• [What you need to do]: The reply should hold only the lines below beginning at the one with "ire, este recomandat să faci un" and ending at the one with "sindaco e del nuovo consiglio comunale.", copied exactly, with every picture left out.

Extracted page text data:
- - - - -

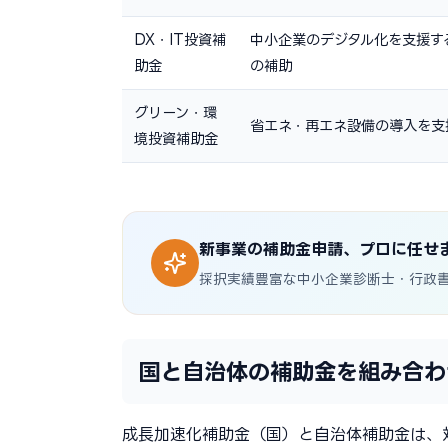
DX・IT投資補
中小企業のデジタル化を支援す
助金
の補助
グリーン・環
省エネ・再エネ設備の導入を支
境投資補助金
新事業の補助金申請、プロに任せ
採択実績豊富な中小企業診断士・行政
国と自治体の補助金を組み合わ
成長加速化補助金（国）と自治体補助金は、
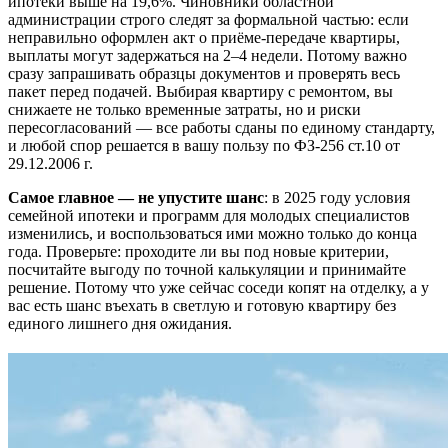
ипотеки выше на 19,6%. Чиновники областной
администрации строго следят за формальной частью: если
неправильно оформлен акт о приёме-передаче квартиры,
выплаты могут задержаться на 2–4 недели. Потому важно
сразу запрашивать образцы документов и проверять весь
пакет перед подачей. Выбирая квартиру с ремонтом, вы
снижаете не только временные затраты, но и риски
пересогласований — все работы сданы по единому стандарту,
и любой спор решается в вашу пользу по ФЗ-256 ст.10 от
29.12.2006 г.
Самое главное — не упустите шанс
: в 2025 году условия
семейной ипотеки и программ для молодых специалистов
изменились, и воспользоваться ими можно только до конца
года. Проверьте: проходите ли вы под новые критерии,
посчитайте выгоду по точной калькуляции и принимайте
решение. Потому что уже сейчас соседи копят на отделку, а у
вас есть шанс въехать в светлую и готовую квартиру без
единого лишнего дня ожидания.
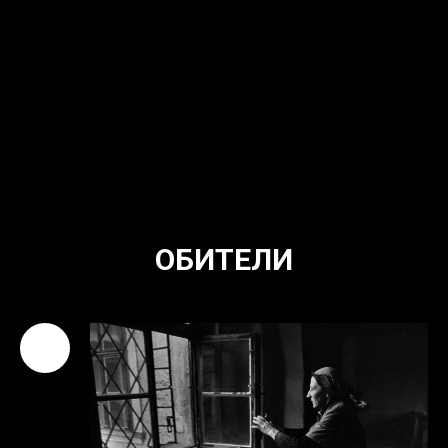
приближения к центру, где обитает Божественная
Троица, духовный опыт углубляется.
ОБИТЕЛИ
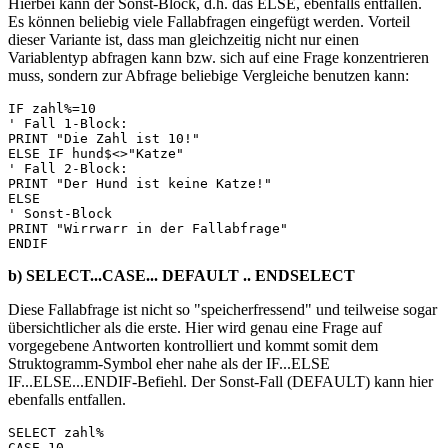
Hierbei kann der Sonst-Block, d.h. das ELSE, ebenfalls entfallen.
Es können beliebig viele Fallabfragen eingefügt werden. Vorteil
dieser Variante ist, dass man gleichzeitig nicht nur einen
Variablentyp abfragen kann bzw. sich auf eine Frage konzentrieren
muss, sondern zur Abfrage beliebige Vergleiche benutzen kann:
IF zahl%=10 

' Fall 1-Block:

PRINT "Die Zahl ist 10!" 

ELSE IF hund$<>"Katze"

' Fall 2-Block:

PRINT "Der Hund ist keine Katze!" 

ELSE

' Sonst-Block

PRINT "Wirrwarr in der Fallabfrage" 

b) SELECT...CASE... DEFAULT .. ENDSELECT
Diese Fallabfrage ist nicht so "speicherfressend" und teilweise sogar
übersichtlicher als die erste. Hier wird genau eine Frage auf
vorgegebene Antworten kontrolliert und kommt somit dem
Struktogramm-Symbol eher nahe als der IF...ELSE
IF...ELSE...ENDIF-Befiehl. Der Sonst-Fall (DEFAULT) kann hier
ebenfalls entfallen.
SELECT zahl%

CASE 10
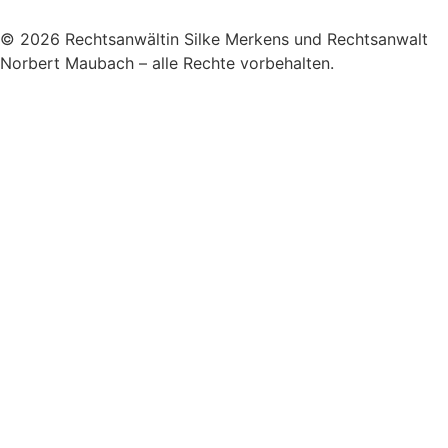
© 2026 Rechtsanwältin Silke Merkens und Rechtsanwalt
Norbert Maubach – alle Rechte vorbehalten.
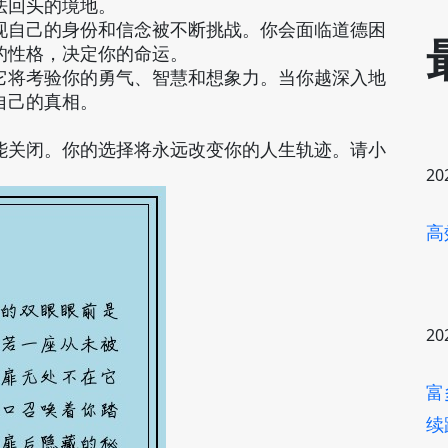
法回头的境地。
现自己的身份和信念被不断挑战。你会面临道德困
的性格，决定你的命运。
它将考验你的勇气、智慧和想象力。当你越深入地
自己的真相。
能关闭。你的选择将永远改变你的人生轨迹。请小
20
高
20
富
续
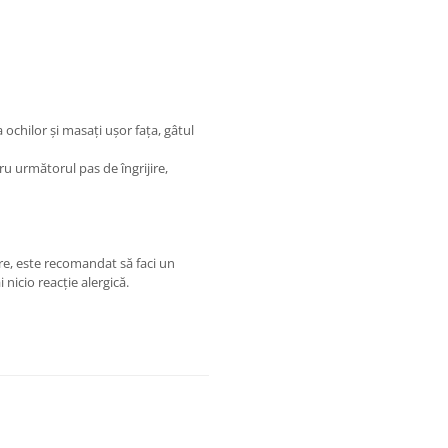
a ochilor și masați ușor fața, gâtul
ru următorul pas de îngrijire,
ire, este recomandat să faci un
 nicio reacție alergică.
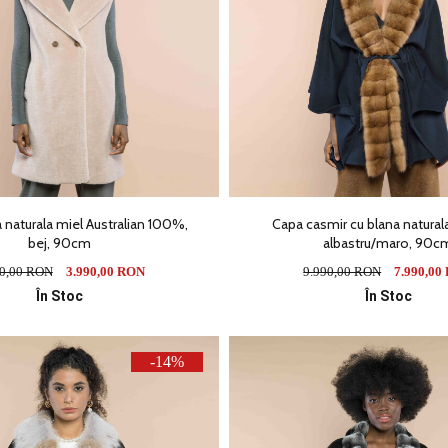
 naturala miel Australian 100%,
Capa casmir cu blana naturala
bej, 90cm
albastru/maro, 90c
90,00 RON
3.990,00 RON
9.990,00 RON
7.990,00
În Stoc
În Stoc
-14%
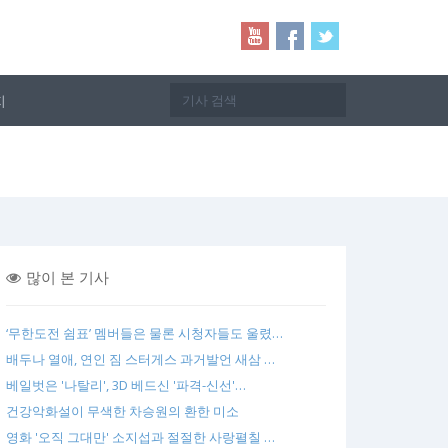
지
많이 본 기사
‘무한도전 쉼표’ 멤버들은 물론 시청자들도 울렸…
배두나 열애, 연인 짐 스터게스 과거발언 새삼 …
베일벗은 '나탈리', 3D 베드신 '파격-신선'…
건강악화설이 무색한 차승원의 환한 미소
영화 '오직 그대만' 소지섭과 절절한 사랑펼칠 …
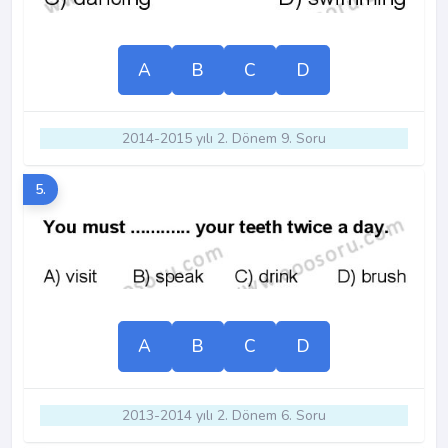
A
B
C
D
2014-2015 yılı 2. Dönem 9. Soru
5.
A
B
C
D
2013-2014 yılı 2. Dönem 6. Soru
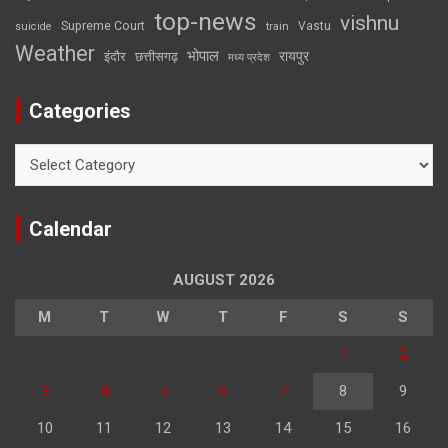
top-news
vishnu
Supreme Court
Vastu
suicide
train
Weather
भोपाल
रायपुर
इंदौर
छत्तीसगढ़
मध्य प्रदेश
Categories
Categories
Calendar
AUGUST 2026
M
T
W
T
F
S
S
1
2
3
4
5
6
7
8
9
10
11
12
13
14
15
16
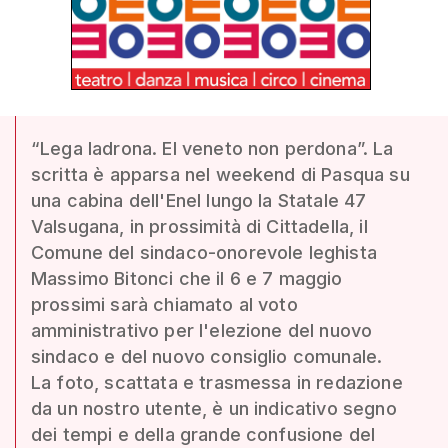
“Lega ladrona. El veneto non perdona”. La
scritta è apparsa nel weekend di Pasqua su
una cabina dell'Enel lungo la Statale 47
Valsugana, in prossimità di Cittadella, il
Comune del sindaco-onorevole leghista
Massimo Bitonci che il 6 e 7 maggio
prossimi sarà chiamato al voto
amministrativo per l'elezione del nuovo
sindaco e del nuovo consiglio comunale.
La foto, scattata e trasmessa in redazione
da un nostro utente, è un indicativo segno
dei tempi e della grande confusione del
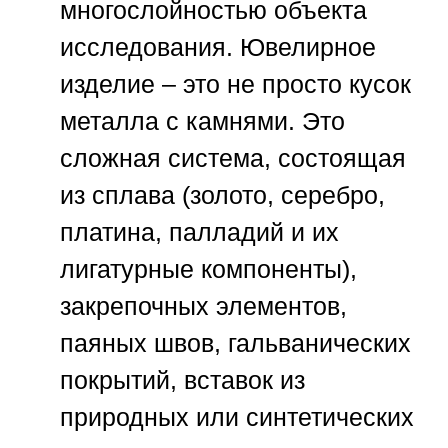
многослойностью объекта
исследования. Ювелирное
изделие – это не просто кусок
металла с камнями. Это
сложная система, состоящая
из сплава (золото, серебро,
платина, палладий и их
лигатурные компоненты),
закрепочных элементов,
паяных швов, гальванических
покрытий, вставок из
природных или синтетических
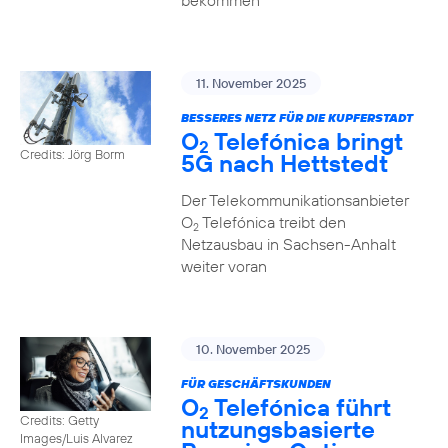
bekommen
11. November 2025
BESSERES NETZ FÜR DIE KUPFERSTADT
O
Telefónica bringt
2
Credits: Jörg Borm
5G nach Hettstedt
Der Telekommunikationsanbieter
O
Telefónica treibt den
2
Netzausbau in Sachsen-Anhalt
weiter voran
10. November 2025
FÜR GESCHÄFTSKUNDEN
O
Telefónica führt
2
Credits: Getty
nutzungs­basierte
Images/Luis Alvarez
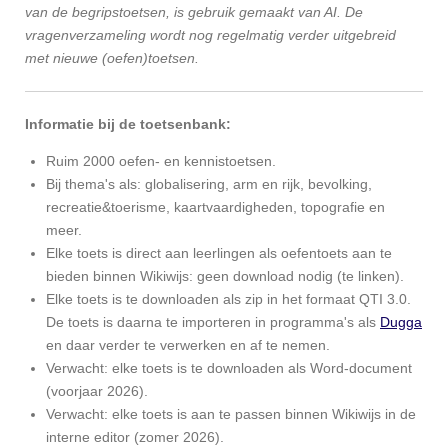
van de begripstoetsen, is gebruik gemaakt van AI. De
vragenverzameling wordt nog regelmatig verder uitgebreid
met nieuwe (oefen)toetsen.
Informatie bij de toetsenbank:
Ruim 2000 oefen- en kennistoetsen.
Bij thema's als: globalisering, arm en rijk, bevolking,
recreatie&toerisme, kaartvaardigheden, topografie en
meer.
Elke toets is direct aan leerlingen als oefentoets aan te
bieden binnen Wikiwijs: geen download nodig (te linken).
Elke toets is te downloaden als zip in het formaat QTI 3.0.
De toets is daarna te importeren in programma's als
Dugga
en daar verder te verwerken en af te nemen.
Verwacht: elke toets is te downloaden als Word-document
(voorjaar 2026).
Verwacht: elke toets is aan te passen binnen Wikiwijs in de
interne editor (zomer 2026).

- - - - -

• [Answer below]:
ire, este recomandat să faci un
 nicio reacție alergică.
 naturala miel Australian 100%,
Capa casmir cu blana naturala
bej, 90cm
albastru/maro, 90c
90,00 RON
3.990,00 RON
9.990,00 RON
7.990,00
În Stoc
În Stoc
-14%
지
많이 본 기사
‘무한도전 쉼표’ 멤버들은 물론 시청자들도 울렸…
배두나 열애, 연인 짐 스터게스 과거발언 새삼 …
베일벗은 '나탈리', 3D 베드신 '파격-신선'…
건강악화설이 무색한 차승원의 환한 미소
영화 '오직 그대만' 소지섭과 절절한 사랑펼칠 …
A
B
C
D
2014-2015 yılı 2. Dönem 9. Soru
5.
A
B
C
D
2013-2014 yılı 2. Dönem 6. Soru
top-news
vishnu
Supreme Court
Vastu
suicide
train
Weather
भोपाल
रायपुर
इंदौर
छत्तीसगढ़
मध्य प्रदेश
Categories
Categories
Calendar
AUGUST 2026
M
T
W
T
F
S
S
1
2
3
4
5
6
7
8
9
10
11
12
13
14
15
16
“Lega ladrona. El veneto non perdona”. La
scritta è apparsa nel weekend di Pasqua su
una cabina dell'Enel lungo la Statale 47
Valsugana, in prossimità di Cittadella, il
Comune del sindaco-onorevole leghista
Massimo Bitonci che il 6 e 7 maggio
prossimi sarà chiamato al voto
amministrativo per l'elezione del nuovo
sindaco e del nuovo consiglio comunale.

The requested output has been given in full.